The region covered by Fairfax County Police Department (FCPD), just a few miles west of the nation’s capital, Washington, D.C., incorporates a number of major heavily-trafficked thoroughfares and handles a high volume of vehicle-related cases, including stolen cars and property, fleeing offenders, and missing persons.

Relying on patrolling officers to maintain vigilance for wanted plates or vehicles of interest meant that the quick resolution to a case could pass by in the blink of an eye, so FCPD sought a way to leverage technology to capture high-quality plate read data on a consistent basis. When they learned of Axon and Flock’s partnership to bring the best of mobile and fixed ALPR cameras to public safety agencies, they set to work building an integrated network of cameras to accelerate cases.

Building an integrated network of plate-reading cameras

Before implementing Axon and Flock cameras, FCPD was reliant on time-consuming processes to find plates of interest to facilitate crime prevention, hotspot management, and vehicle and missing persons recovery. They had to spend more time patrolling or manually reviewing footage, rather than focusing on other aspects of investigations.

In order to benefit from the ways ALPR technology could supplement their work, FCPD installed fixed Flock cameras in high-density areas and crime hotspots and equipped their police vehicles with Fleet 3 mobile cameras to monitor major thoroughfares and capture plates at high speeds that the human eye can’t spot. With deep search integrations between the two systems, plate read data can easily be discovered, combined, and shared, becoming a “force multiplier” for the agency.

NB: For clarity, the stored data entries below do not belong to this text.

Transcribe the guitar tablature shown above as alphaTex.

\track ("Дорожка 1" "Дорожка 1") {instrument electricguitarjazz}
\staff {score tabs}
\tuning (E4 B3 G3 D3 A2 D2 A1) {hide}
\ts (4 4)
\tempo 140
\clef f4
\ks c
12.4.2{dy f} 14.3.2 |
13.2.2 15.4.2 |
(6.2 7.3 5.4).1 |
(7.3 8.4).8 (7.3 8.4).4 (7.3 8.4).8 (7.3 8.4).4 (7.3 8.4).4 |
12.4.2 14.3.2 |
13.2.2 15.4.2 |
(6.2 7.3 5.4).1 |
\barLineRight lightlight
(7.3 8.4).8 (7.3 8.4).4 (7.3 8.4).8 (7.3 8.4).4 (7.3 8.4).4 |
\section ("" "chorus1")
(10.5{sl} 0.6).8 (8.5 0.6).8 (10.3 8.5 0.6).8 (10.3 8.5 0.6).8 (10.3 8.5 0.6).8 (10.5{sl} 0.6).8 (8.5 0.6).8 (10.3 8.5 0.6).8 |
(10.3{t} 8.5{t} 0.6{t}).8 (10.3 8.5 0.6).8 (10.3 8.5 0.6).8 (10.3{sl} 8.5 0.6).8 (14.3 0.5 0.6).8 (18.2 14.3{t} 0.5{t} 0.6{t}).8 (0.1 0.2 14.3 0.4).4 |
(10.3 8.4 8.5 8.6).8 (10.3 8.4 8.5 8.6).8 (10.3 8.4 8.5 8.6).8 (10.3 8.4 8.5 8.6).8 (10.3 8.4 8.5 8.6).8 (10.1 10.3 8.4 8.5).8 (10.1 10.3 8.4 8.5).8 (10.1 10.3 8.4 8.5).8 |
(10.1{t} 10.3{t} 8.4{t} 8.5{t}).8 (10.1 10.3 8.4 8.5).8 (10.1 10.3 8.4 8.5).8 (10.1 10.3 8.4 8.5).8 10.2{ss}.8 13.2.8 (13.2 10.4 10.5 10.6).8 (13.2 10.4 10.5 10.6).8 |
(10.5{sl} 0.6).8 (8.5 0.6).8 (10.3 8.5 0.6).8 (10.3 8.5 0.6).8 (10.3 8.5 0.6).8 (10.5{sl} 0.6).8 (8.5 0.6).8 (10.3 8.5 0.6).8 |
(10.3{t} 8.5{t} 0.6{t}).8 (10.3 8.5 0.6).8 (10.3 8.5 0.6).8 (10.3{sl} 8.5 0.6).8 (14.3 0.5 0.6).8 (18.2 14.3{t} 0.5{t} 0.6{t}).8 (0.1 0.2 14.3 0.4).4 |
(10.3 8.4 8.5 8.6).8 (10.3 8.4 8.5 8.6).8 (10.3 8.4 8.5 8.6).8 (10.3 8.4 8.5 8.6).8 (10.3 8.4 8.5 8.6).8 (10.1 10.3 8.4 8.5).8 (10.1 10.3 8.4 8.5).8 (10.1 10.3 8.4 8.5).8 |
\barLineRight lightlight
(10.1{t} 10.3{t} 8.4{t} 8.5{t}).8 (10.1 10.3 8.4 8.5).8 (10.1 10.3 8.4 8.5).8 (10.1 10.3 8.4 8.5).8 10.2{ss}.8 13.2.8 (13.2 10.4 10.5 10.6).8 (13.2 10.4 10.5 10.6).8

“The two systems act as one. The [integrated] search platform makes everything easy for us, especially because our staff can search by vehicle make, type, and color across Fleet 3 and Flock results if they don’t have a plate,” says First Lieutenant Hudson Bull. “We have cases where the victim can only remember that an involved vehicle was a white sedan. [With] the Flock [search] system, we've got a white sedan with a tag within seconds; we're off to the races to get them in custody.”

Says Second Lieutenant Michael Lentz of FCPD,

One camera on the lookout is the same as five officers driving around a community looking for a vehicle that is involved in a crime.


Resolving cases at astonishing rates

Since the implementation of Fleet 3 and Flock Safety cameras, Fairfax County PD has seen an enormous impact from the Axon ecosystem, driving the following outstanding results* between the end of 2022 and the end of 2023:

  • 384 total ALPR cases

  • 19 missing persons located

  • 134 stolen vehicles recovered with an estimated $2.25 million value

  • Estimated $100,000 in stolen property for local businesses recovered

  • 23 guns recovered

  • 222 arrested persons

  • 724 arrest charges, including 480 felonies


The impact of Fairfax County PD’s implementation of Fleet 3 and Flock ALPR goes beyond the staggering numbers and efficiency gains; it’s about the humans behind them — the victims who get closure faster, the missing persons recovered, the suspects brought to justice, and the officers who can spend more time in their community focusing on what matters.

Said Chief of Police Kevin Davis of the Fairfax County Police Department in a public statement: "[A]LPR technology has proven to be a game-changer for our community...the pronounced results we’ve seen this year are a testament to the hard work of our officers and our community’s steadfast support."